> _TEXTAUSZUG_:
□ □ □ □
Die Ablehnung eines Beweisantrags kann nur dann einen Verfahrensmangel darstellen, wenn die unter Beweis gestellte Tatsache unter Beachtung der Rechtsauffassung des Gerichts, hier des Verwaltungsgerichtshofs, für die Entscheidung erheblich war. Über Tatsachen, die für die Entscheidung nicht erheblich sind, muss kein Beweis erhoben werden. So liegt die Sache hier. Der Verwaltungsgerichtshof hat sich zwar eingehend mit der Frage der rassebedingten Gefährlichkeit der American Staffordshire Terrier befasst. Die steuerrechtliche Privilegierung anderer Hunderassen (wie z.B. Deutscher Schäferhund, Dobermann, Rottweiler oder Weimaraner), von denen ebenfalls eine abstrakte Gefahr ausgehe, wird jedoch damit gerechtfertigt, dass diese Hunde als Wach- und Gebrauchshunde größere soziale Akzeptanz genössen. Der Verwaltungsgerichtshof geht mithin davon aus, dass auch andere Hunde, ebenso wie solche der Rasse American Staffordshire Terrier, abstrakt gefährlich im Rechtssinn sind, billigt aber insoweit der Beklagten einen Gestaltungsspielraum zu. Deshalb kam es auf eine Beweiserhebung, die dahin zielt, die Gefährlichkeit von American Staffordshire Terriern und anderen Hunden vergleichend zu betrachten, nicht an.
□ □ □ □
> _BEREITGESTELLTE ANGABEN_:
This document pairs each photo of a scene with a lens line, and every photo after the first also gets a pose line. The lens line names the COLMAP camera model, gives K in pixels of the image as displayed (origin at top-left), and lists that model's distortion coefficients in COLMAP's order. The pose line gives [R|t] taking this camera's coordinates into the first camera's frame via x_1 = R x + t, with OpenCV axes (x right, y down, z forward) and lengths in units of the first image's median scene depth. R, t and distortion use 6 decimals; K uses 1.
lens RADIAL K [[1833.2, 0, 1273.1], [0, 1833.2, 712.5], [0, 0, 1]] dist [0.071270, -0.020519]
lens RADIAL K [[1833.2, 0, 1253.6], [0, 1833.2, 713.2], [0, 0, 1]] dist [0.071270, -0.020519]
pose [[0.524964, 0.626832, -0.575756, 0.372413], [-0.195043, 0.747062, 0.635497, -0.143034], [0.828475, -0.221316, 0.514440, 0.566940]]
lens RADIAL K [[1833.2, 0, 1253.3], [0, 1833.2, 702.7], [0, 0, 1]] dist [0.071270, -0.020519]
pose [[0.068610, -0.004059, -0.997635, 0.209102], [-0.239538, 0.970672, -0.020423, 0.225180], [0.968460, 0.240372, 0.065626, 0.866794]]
□ □ □ □
> _AUFGABE_:
Zähle alle Hunderassen auf, die der Textauszug als Beispiele für steuerrechtlich privilegierte Rassen nennt.

> _ANTWORT_:
Deutscher Schäferhund, Dobermann, Rottweiler, Weimaraner